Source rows
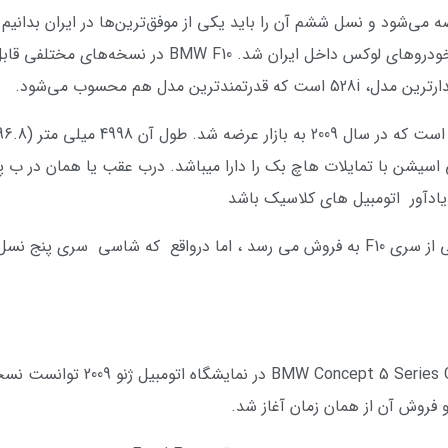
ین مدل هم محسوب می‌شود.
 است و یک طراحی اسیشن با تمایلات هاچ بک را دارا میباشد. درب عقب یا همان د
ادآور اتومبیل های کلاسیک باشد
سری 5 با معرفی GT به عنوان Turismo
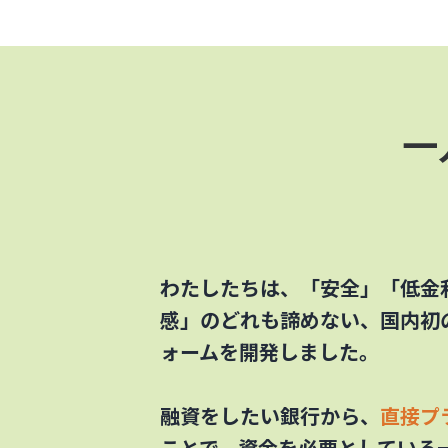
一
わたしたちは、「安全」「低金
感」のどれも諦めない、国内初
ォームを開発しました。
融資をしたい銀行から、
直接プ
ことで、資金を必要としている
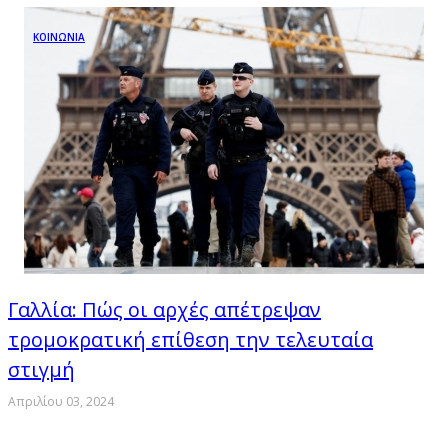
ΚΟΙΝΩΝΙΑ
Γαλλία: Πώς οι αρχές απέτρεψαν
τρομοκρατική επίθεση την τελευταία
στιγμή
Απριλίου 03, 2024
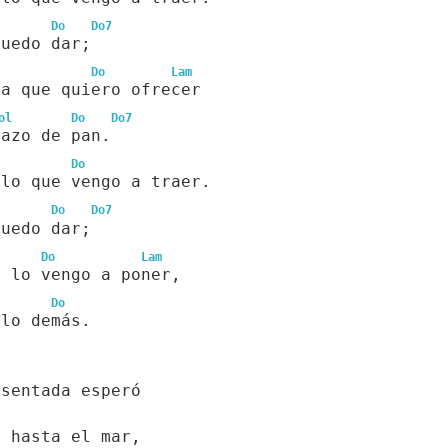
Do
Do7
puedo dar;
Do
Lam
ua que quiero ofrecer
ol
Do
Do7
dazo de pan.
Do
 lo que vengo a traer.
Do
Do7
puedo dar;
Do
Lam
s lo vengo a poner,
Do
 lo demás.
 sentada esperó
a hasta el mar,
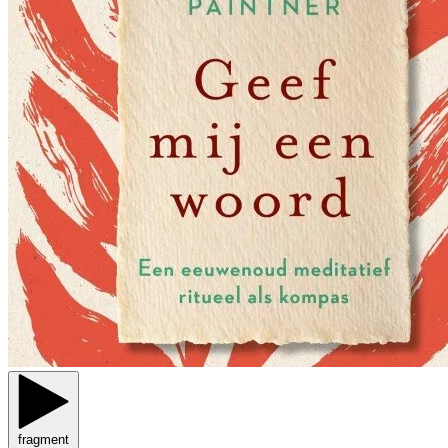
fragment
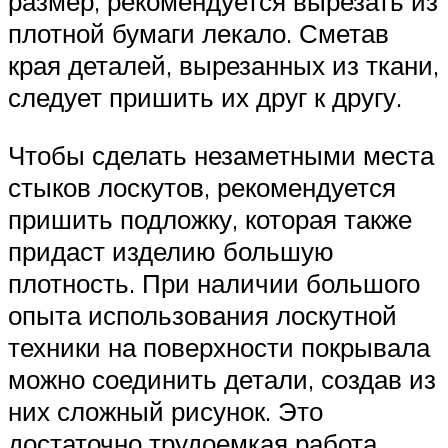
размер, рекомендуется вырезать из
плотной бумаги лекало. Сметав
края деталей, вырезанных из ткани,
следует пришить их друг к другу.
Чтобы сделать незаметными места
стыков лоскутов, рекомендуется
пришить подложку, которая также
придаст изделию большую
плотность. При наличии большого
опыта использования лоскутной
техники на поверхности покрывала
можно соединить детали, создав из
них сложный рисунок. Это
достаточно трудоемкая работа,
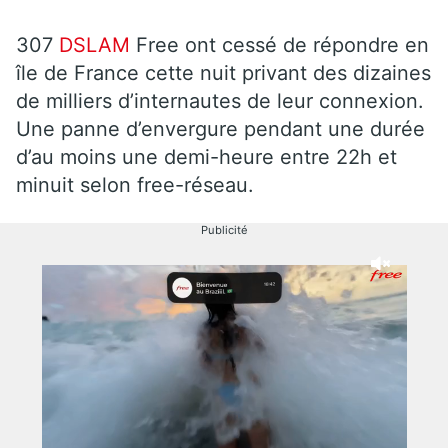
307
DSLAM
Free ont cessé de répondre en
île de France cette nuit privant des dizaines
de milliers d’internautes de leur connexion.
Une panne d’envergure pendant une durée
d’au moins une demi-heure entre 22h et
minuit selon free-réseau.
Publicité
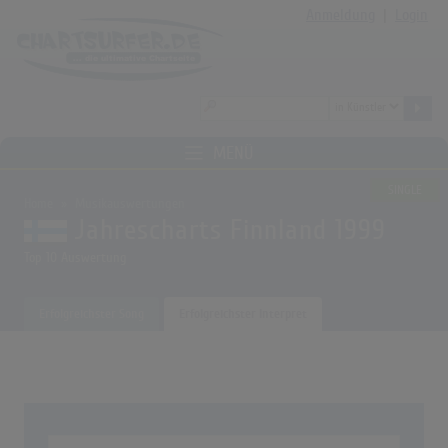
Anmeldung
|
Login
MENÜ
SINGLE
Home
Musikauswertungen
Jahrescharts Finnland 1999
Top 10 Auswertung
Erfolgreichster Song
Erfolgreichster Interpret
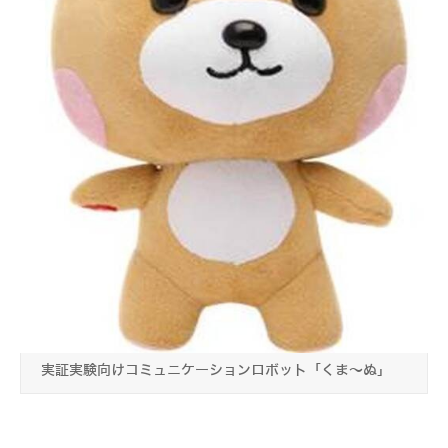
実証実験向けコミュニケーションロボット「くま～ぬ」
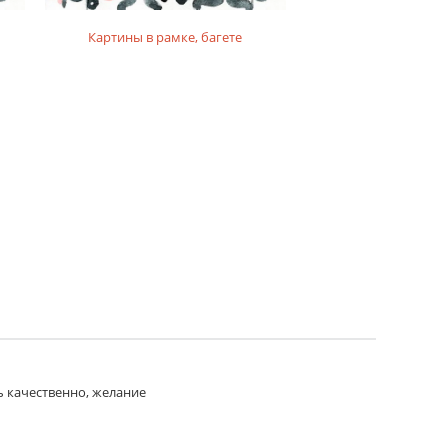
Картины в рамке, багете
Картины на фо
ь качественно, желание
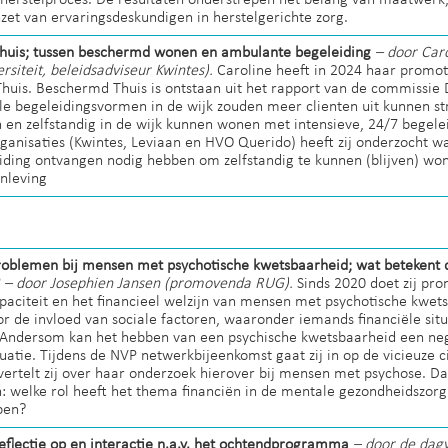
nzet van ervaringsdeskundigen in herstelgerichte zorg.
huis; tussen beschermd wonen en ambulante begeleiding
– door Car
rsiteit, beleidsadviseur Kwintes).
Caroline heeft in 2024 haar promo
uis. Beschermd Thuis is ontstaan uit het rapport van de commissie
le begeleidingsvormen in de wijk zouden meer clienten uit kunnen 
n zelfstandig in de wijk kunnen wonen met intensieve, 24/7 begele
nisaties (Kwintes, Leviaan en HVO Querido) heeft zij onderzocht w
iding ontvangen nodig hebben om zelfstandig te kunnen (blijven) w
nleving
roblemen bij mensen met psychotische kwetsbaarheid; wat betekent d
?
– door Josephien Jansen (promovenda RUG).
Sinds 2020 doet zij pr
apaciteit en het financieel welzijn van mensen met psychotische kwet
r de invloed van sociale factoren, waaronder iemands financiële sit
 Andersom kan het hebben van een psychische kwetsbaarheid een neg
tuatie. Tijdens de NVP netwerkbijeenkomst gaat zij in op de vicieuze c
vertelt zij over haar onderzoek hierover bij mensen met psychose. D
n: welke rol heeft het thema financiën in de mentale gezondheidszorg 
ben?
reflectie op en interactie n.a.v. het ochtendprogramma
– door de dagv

◆ To do
Copy the rows from the start through the line containing "ь качественно, желание", substituting "Beliebtester" for every "Erfolgreichster" and leaving all else unchanged. Leave the pictures out.

◆ Your response
ین مدل هم محسوب می‌شود.
 است و یک طراحی اسیشن با تمایلات هاچ بک را دارا میباشد. درب عقب یا همان د
ادآور اتومبیل های کلاسیک باشد
سری 5 با معرفی GT به عنوان Turismo
一
わたしたちは、「安全」「低金
感」のどれも諦めない、国内初
ォームを開発しました。
融資をしたい銀行から、
直接プ
ことで、資金を必要としている
ΚΟΙΝΩΝΙΑ
Γαλλία: Πώς οι αρχές απέτρεψαν
τρομοκρατική επίθεση την τελευταία
στιγμή
Απριλίου 03, 2024
Do
Do7
puedo dar;
Do
Lam
ua que quiero ofrecer
ol
Do
Do7
dazo de pan.
Do
 lo que vengo a traer.
Do
Do7
puedo dar;
Do
Lam
s lo vengo a poner,
Do
 lo demás.
 sentada esperó
a hasta el mar,
fragment
размер, рекомендуется вырезать из
плотной бумаги лекало. Сметав
края деталей, вырезанных из ткани,
следует пришить их друг к другу.
Чтобы сделать незаметными места
стыков лоскутов, рекомендуется
пришить подложку, которая также
придаст изделию большую
плотность. При наличии большого
опыта использования лоскутной
техники на поверхности покрывала
можно соединить детали, создав из
них сложный рисунок. Это
достаточно трудоемкая работа,
307
DSLAM
Free ont cessé de répondre en
île de France cette nuit privant des dizaines
de milliers d’internautes de leur connexion.
Une panne d’envergure pendant une durée
d’au moins une demi-heure entre 22h et
minuit selon free-réseau.
Publicité
Anmeldung
|
Login
MENÜ
SINGLE
Home
Musikauswertungen
Jahrescharts Finnland 1999
Top 10 Auswertung
Beliebtester Song
Beliebtester Interpret
実証実験向けコミュニケーションロボット「くま～ぬ」
Картины в рамке, багете
Картины на фо
ь качественно, желание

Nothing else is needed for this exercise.